Postman Tutorial
- 1. Introduction to Postman
- 2. Sending Requests & Body Types
- 3. Environments & Variable Scopes
- 4. Collections & Folders
- 5. Writing API Tests & Assertions
- 6. Automated Collection Runner
- 7. Postman CLI: Newman
- 8. Integration with CI/CD Pipelines
- 9. Mock Servers
- 10. API Monitoring & Uptime Alerting
- 11. Collaborative Workspaces
- 12. Generating API Documentation
- 13. Designing APIs (OpenAPI / Swagger)
- 14. Advanced Authorization
- 15. Postman Flows & Best Practices
1. Introduction to Postman
In the modern web ecosystem, applications communicate using APIs (Application Programming Interfaces). Before we write complex frontend code to call these APIs, we need a reliable way to design, construct, test, and audit them. This is where Postman shines—acting as the premier collaborative API platform used by millions of developers worldwide.
What is Postman?
Postman is a complete, collaborative API development platform. What started in 2012 as a simple Google Chrome browser extension by Abhinav Asthana, Ankit Sobti, and Abhijit Kane has evolved into an industry-leading desktop and web application containing everything developers need to build, test, mock, document, and monitor web APIs.
At its core, Postman acts as a highly advanced HTTP Client. It allows you to construct custom HTTP requests with precise methods, paths, headers, cookies, and payloads, execute them against any web server, and inspect the corresponding response headers, body data, and cookie parameters in a clean, human-readable format.

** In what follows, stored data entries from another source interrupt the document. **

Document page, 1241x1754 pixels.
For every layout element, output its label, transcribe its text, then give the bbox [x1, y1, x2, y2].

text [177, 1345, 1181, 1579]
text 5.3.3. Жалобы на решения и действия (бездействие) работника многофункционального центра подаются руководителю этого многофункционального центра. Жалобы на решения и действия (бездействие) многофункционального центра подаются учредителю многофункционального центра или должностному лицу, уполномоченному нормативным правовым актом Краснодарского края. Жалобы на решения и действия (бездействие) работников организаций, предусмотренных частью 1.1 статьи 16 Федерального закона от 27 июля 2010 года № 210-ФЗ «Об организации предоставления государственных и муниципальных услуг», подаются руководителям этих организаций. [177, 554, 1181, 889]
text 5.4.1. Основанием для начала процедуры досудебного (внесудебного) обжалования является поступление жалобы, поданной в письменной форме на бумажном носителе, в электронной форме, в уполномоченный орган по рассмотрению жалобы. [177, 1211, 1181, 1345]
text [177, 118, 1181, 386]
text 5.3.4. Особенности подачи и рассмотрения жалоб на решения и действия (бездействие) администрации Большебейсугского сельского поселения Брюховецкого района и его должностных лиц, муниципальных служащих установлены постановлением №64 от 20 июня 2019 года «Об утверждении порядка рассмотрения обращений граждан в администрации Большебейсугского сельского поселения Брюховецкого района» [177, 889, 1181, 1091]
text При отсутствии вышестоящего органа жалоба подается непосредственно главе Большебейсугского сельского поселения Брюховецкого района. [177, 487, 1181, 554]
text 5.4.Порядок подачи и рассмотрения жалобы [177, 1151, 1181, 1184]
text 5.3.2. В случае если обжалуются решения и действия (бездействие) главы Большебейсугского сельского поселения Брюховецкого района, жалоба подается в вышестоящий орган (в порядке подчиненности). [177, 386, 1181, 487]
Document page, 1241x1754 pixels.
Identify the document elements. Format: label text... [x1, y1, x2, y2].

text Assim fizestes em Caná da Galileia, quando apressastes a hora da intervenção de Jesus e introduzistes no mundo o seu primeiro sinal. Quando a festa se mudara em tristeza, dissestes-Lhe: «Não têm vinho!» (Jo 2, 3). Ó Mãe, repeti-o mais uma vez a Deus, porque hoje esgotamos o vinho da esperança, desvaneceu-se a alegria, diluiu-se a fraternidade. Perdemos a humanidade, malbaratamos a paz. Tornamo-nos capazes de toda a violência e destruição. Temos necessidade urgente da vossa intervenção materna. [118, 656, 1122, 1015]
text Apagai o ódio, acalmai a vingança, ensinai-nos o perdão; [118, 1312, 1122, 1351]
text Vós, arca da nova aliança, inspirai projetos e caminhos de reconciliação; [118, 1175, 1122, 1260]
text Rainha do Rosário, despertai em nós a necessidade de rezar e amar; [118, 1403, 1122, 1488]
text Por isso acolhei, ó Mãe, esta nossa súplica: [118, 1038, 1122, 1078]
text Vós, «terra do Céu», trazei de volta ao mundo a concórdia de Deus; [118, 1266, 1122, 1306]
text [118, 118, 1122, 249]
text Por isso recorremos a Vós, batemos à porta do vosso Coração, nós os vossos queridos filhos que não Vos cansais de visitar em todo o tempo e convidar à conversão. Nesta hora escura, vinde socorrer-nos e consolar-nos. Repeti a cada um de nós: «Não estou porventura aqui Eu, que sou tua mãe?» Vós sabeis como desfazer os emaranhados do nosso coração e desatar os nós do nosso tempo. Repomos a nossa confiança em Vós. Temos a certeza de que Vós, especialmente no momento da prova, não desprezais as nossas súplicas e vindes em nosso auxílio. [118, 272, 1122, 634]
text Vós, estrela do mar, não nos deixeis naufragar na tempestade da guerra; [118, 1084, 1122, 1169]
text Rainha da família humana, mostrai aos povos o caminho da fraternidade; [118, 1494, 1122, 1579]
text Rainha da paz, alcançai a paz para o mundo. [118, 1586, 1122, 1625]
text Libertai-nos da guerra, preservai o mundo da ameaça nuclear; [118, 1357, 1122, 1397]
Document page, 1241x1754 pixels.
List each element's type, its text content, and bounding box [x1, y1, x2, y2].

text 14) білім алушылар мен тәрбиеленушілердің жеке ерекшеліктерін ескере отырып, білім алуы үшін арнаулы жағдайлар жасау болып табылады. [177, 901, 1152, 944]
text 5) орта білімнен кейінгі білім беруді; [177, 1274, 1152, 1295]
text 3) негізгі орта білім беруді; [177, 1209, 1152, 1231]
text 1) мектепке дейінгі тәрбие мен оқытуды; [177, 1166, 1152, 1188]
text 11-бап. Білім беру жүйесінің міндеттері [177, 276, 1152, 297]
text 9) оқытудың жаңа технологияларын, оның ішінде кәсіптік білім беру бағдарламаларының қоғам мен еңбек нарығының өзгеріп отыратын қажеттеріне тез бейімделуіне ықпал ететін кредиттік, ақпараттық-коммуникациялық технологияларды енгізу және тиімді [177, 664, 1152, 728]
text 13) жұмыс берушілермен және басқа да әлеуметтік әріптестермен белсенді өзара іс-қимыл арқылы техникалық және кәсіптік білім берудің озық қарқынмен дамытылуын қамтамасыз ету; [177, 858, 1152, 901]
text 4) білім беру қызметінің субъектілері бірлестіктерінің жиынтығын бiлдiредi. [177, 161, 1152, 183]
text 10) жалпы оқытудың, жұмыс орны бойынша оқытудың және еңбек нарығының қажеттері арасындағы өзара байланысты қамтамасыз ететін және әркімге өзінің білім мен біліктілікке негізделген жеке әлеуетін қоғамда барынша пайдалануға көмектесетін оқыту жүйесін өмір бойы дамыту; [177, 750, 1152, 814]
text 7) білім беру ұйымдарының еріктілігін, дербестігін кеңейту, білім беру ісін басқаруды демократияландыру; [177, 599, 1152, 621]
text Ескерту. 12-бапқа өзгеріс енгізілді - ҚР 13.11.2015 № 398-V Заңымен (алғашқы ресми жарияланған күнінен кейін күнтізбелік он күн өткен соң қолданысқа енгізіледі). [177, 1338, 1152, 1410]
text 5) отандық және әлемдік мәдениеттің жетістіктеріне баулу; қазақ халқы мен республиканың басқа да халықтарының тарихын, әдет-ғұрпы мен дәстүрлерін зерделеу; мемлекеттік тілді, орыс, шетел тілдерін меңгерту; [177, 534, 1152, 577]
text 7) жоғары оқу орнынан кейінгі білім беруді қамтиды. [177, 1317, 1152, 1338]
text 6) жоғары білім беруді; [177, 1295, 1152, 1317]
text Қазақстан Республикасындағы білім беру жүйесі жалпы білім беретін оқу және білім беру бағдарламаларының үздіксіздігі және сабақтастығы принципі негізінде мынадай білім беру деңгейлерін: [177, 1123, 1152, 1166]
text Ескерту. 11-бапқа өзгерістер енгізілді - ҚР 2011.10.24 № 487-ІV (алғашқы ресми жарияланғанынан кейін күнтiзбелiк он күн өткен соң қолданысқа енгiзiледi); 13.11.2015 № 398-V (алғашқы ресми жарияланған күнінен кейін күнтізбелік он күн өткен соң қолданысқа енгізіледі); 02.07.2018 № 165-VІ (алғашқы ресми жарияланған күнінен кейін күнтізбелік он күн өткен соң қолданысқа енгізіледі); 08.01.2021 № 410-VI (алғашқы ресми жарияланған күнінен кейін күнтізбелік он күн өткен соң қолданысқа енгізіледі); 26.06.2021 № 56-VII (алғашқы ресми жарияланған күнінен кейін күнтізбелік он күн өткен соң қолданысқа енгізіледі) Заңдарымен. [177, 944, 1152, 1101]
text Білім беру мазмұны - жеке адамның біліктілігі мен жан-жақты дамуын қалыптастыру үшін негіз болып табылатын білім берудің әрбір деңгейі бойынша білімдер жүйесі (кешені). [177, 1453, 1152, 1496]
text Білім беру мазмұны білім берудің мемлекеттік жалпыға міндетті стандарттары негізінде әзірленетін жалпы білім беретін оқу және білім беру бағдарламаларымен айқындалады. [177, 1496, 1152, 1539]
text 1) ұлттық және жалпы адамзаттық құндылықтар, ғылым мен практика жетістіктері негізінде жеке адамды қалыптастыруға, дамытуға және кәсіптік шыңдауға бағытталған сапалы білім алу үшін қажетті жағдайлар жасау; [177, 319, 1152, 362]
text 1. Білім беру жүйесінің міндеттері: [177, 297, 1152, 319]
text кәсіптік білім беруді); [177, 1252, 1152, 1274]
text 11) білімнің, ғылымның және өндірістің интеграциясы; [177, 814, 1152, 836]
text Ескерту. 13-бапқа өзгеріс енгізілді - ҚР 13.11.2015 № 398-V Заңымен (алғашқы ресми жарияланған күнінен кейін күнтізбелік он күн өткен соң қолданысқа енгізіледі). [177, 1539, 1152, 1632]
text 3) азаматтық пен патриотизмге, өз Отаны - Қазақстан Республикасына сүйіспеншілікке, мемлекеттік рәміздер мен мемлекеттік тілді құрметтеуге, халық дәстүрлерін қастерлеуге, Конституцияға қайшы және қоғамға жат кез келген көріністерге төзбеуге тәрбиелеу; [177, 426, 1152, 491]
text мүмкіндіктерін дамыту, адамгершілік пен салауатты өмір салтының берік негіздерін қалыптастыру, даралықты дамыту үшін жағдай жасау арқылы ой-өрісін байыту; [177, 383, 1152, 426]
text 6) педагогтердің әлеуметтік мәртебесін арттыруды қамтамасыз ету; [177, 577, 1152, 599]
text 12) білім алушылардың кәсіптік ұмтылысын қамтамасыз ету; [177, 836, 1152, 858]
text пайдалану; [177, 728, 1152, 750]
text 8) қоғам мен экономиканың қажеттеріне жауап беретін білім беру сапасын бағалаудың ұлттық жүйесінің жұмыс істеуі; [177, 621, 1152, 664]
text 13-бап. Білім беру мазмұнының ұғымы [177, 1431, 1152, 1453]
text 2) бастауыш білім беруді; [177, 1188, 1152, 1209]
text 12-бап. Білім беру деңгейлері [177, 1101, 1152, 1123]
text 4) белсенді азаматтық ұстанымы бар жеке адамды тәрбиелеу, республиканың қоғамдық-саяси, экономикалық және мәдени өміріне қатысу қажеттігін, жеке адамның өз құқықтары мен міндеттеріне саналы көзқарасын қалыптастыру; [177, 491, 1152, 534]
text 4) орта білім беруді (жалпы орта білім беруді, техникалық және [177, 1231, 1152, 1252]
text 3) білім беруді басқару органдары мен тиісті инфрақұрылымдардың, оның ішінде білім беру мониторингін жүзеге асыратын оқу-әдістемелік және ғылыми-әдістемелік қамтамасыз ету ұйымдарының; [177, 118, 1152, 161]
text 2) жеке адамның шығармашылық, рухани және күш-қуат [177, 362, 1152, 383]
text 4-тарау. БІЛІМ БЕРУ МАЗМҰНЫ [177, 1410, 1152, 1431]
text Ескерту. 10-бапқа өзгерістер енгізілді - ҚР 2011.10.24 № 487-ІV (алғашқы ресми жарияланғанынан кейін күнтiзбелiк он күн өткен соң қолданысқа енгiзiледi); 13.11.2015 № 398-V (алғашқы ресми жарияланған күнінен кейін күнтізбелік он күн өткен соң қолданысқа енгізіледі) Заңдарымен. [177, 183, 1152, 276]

Why Use Postman? Key Benefits
Before dedicated API clients existed, developers tested endpoints using terminal commands like curl or writing throwaway scripts. Postman revolutionized this by introducing:
- Sleek Graphical User Interface (GUI): A beautiful, organized interface where requests can be saved, edited, and grouped easily.
- Seamless Collaboration: Real-time workspaces where team members share collections, review api updates, and edit configurations collectively.
- Automated Test Suites: Postman’s integrated Sandbox lets you write Javascript assertion scripts that run automatically upon receiving response payloads.
- Mocking & Monitoring: Spin up mock servers to simulate your backend endpoints before they are even written, and monitor live systems for latency or outages.
Postman's Single Platform Dev Lifecycle
Postman guides you through all stages of the API lifecycle:
- Design: Write and validate schemas using OpenAPI, RAML, or GraphQL formats.
- Test: Build unit tests, integration suites, and automate their execution on local environments or CI/CD pipelines.
- Document: Generate and publish beautiful, clean public or private documentation web pages automatically.
- Mock: Decouple frontend and backend teams by simulating endpoints with mock responses.
- Monitor: Set up scheduled cloud runs to ensure your endpoints are active and returning correct data 24/7.